Lastly, patients embolized in the neonatal period had longer length of stay (median: 64.5 days, range: 15–187 days) compared to those presenting in infancy or later in life (median: 1.5 days, range: 1–23 days).
Discussion
In this retrospective review, we describe our perioperative experience with patients with VOGM presenting for their initial embolization at our institution. Patients who underwent embolization in the neonatal period were critically ill, requiring substantial cardiorespiratory support preoperatively, multiple embolization procedures, and had longer length of stay during their initial admission.
The underlying pathophysiology in these patients typically manifests after birth with loss of low resistance placental circulation and rising systemic vascular resistance favoring the blood flow to the extracardiac shunt, leading to high output HF and systemic steal. Right HF occurs because of volume and pressure overload. This is exacerbated by circulatory steal impairing coronary blood flow. Elevated right-sided pressures cause shunting of blood right to left across the PDA and/or an atrial septal defect contributing to hypoxia. This leads to bowing of the intraventricular septum, which in turn compromises left ventricular volume, cardiac output and systemic perfusion, leading to lactic acidosis and potentially multiorgan system failure. Some of these physiological changes were evident on the preoperative echocardiographic findings in our neonates, including PH. They received varying degrees of respiratory and cardiac support and were at high risk of perioperative complications such as intraoperative pulmonary hypertensive crisis and cardiac arrest.
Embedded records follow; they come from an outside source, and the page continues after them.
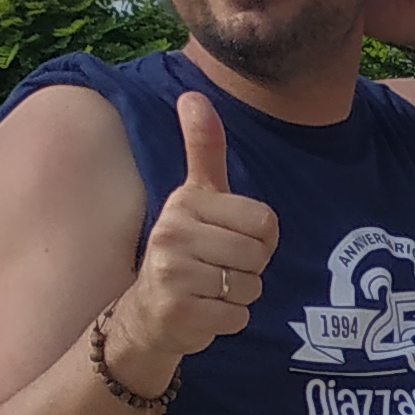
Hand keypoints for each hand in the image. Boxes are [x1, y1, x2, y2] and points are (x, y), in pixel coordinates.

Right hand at [111, 93, 276, 383]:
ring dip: (239, 295)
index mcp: (186, 202)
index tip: (231, 239)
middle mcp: (173, 233)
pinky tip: (204, 310)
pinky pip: (237, 316)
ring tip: (210, 289)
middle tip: (218, 268)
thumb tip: (193, 95)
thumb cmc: (186, 250)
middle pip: (258, 255)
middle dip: (249, 268)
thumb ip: (203, 149)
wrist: (149, 311)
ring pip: (250, 287)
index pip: (265, 222)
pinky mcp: (179, 310)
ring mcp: (173, 273)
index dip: (260, 238)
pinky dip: (229, 319)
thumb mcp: (196, 197)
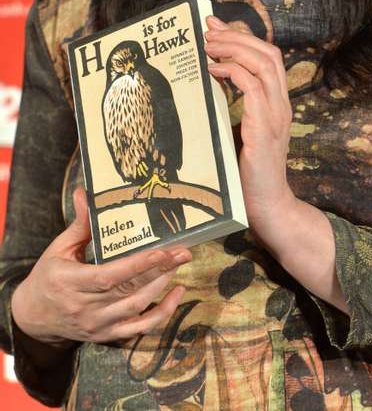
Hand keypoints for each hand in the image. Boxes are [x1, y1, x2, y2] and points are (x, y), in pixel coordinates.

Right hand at [11, 187, 190, 344]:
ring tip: (179, 263)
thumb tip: (85, 193)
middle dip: (160, 270)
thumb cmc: (48, 276)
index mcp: (70, 282)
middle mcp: (84, 307)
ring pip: (137, 307)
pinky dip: (162, 314)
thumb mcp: (58, 248)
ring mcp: (97, 324)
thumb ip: (79, 224)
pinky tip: (177, 294)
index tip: (161, 251)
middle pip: (129, 290)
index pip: (109, 276)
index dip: (137, 265)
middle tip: (183, 251)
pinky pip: (139, 329)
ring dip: (162, 285)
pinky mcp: (106, 335)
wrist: (33, 317)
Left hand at [205, 15, 295, 234]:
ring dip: (234, 48)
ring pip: (264, 64)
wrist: (267, 207)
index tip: (215, 25)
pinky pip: (252, 88)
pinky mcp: (265, 130)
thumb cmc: (247, 172)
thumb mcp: (240, 131)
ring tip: (208, 45)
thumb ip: (232, 107)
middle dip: (238, 35)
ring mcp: (276, 116)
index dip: (243, 36)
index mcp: (277, 103)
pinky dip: (232, 72)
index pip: (268, 56)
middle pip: (268, 53)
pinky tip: (212, 71)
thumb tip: (208, 80)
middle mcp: (281, 104)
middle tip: (209, 30)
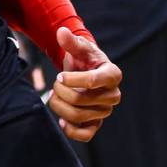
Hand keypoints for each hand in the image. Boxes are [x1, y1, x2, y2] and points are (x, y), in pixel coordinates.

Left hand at [48, 27, 121, 141]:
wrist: (87, 70)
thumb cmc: (84, 56)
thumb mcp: (79, 46)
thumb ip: (71, 40)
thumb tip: (61, 32)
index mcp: (112, 74)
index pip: (93, 81)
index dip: (72, 79)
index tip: (59, 76)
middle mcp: (112, 95)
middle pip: (81, 100)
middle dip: (61, 91)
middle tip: (54, 83)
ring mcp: (105, 110)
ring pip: (79, 115)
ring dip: (60, 106)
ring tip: (54, 95)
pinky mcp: (97, 122)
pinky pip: (86, 134)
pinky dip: (71, 130)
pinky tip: (61, 121)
The key goals of anesthetic management for patients with PH include maintaining cardiac contractility and avoiding increase in pulmonary vascular resistance by maintaining adequate analgesia and avoiding factors that can cause increase in right ventricular strain such as increased afterload, decreased coronary blood flow, reduced preload, loss of sinus rhythm, and depressed right ventricular contractility.[5] PH crisis clinically manifests as an abrupt decline in end-tidal CO2, desaturation, bradycardia, and cardiovascular collapse. Management of PH crisis includes increasing the fraction of inspired oxygen to 100%; optimization of sedation, analgesia, and ventilation (avoid overdistension of lungs or high positive end-expiratory pressures); and use of vasopressors/inotropes to increase systemic perfusion and initiating pulmonary vasodilator agents. Availability of arterial line to accurately monitor blood pressure and central venous access for administration of vasopressors is necessary.
Additionally, avoiding hypothermia, monitoring volume of flush used by interventional radiologist to avoid fluid overload, and worsening of HF and ensuring availability of trained personnel to assist during a crisis are essential.[6]
Limitations of our report include small sample size, data obtained from a retrospective chart review, missing data, difficulty on obtaining a composite picture regarding the clinical status of the patients (due to the use of the ‘copy forward function’), variability of information in the electronic medical record, and lack of long-term outcomes due to loss of follow-up.
In summary, care of these high risk critically ill patients in remote locations requires proper planning and arrangement of resources to manage crisis.